Implementing a particular ethical theory in an autonomic system reassures users and society, that the machines that affect their lives have some set of morals, that have previously been examined by experts. The alternative is to depend on the system designer or programmer to ensure that their creations will always be benign, which may be impossible in many situations. Some implementations have demonstrated that their mechanism can handle multiple types of ethical theories, while others have stuck to a single one, with arguments based on their domain. Regardless of whether an implementation is flexible with ethical theory or not, a more critical question is which particular ethical theory should be used for machine implementations. Among moral philosophers themselves, there is little agreement on which particular theory could and should be implemented both by human and machine agents (Bogosian 2017). This moral uncertainty is not necessarily a bad thing since different theories might plausibly be the correct theory to follow, in different situations. According to MacAskill, in real life, normative uncertainty is the norm, and hence we should aim to maximize expected choice-worthiness under normative uncertainty in machines, as well (MacAskill 2016).
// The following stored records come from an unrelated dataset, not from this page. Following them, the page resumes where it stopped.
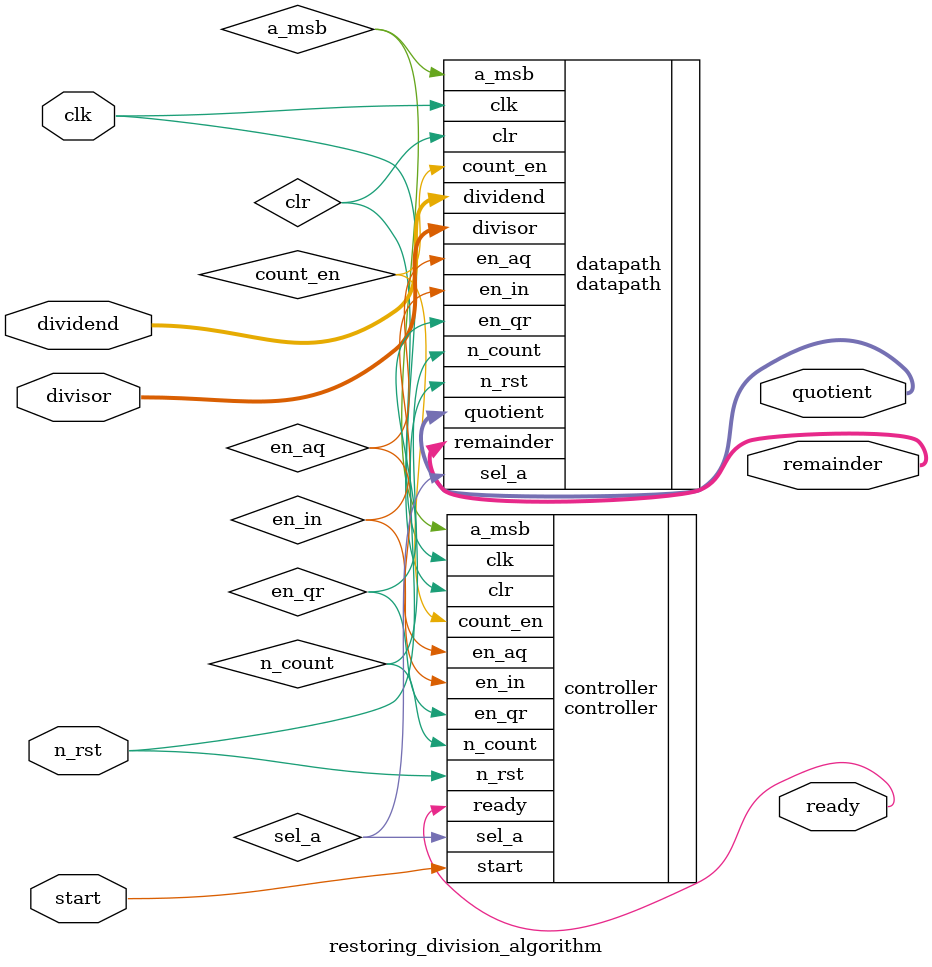
<source format=sv>
module restoring_division_algorithm (
    input logic [WIDTH-1:0] divisor,
    input logic [WIDTH-1:0] dividend,
    
    input logic clk, n_rst,
    input logic start,

    output logic ready,
    output logic [WIDTH-1:0] quotient,
    output logic [WIDTH-1:0] remainder
);

localparam WIDTH = 16;

logic en_aq, en_in, sel_a, count_en, clr, en_qr ;
logic a_msb, n_count;

datapath datapath (
    .clk(clk), .n_rst(n_rst),

    // inputs
    .divisor(divisor), .dividend(dividend),

    // controller -> datapath
    .en_in(en_in), .en_aq(en_aq), .sel_a(sel_a),
    .count_en(count_en), .clr(clr), .en_qr(en_qr),

    // datapath --> controller
    .a_msb(a_msb), .n_count(n_count),

    // outputs
    .quotient(quotient), .remainder(remainder)
);

controller controller (
    .clk(clk), .n_rst(n_rst),

    // input 
    .start(start),

    // controller -> datapath
    .en_in(en_in), .en_aq(en_aq), .sel_a(sel_a),
    .count_en(count_en), .clr(clr), .en_qr(en_qr),

    // datapath --> controller
    .a_msb(a_msb), .n_count(n_count),

    // output
    .ready(ready)
);
    
endmodule
</source>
MacAskill puts forward a voting framework that attempts to perform an inter-theoretic comparison of different ethical theories for different situations, taking into account the user’s credence in each theory.

Conclusion

This paper reports on the many attempts at ethics by design in multiple domains, as well as by using multiple techniques. However, none of these have yielded a result that is satisfactorily robust in multiple situations or is immune to designer-bias. In this author’s opinion, regardless of the implementation technique, the same machine must be able to handle different contexts, by simply updating credence in theories, while being consistent intra-context. The need for different contexts is easily seen by the number of domains that autonomous machines are being introduced into. As the number of domains increases, the need for domain-specific and robust ethical standards increases in urgency. Specifically, the notion of explainability, in the author’s opinion, must be built into the mechanism, since no machine however perfect will be trusted, if it cannot explain its decisions. The resulting ethics should also be flexible in dealing with multiple different situations and must survive competition with other machines that may not have the same set of ethical standards.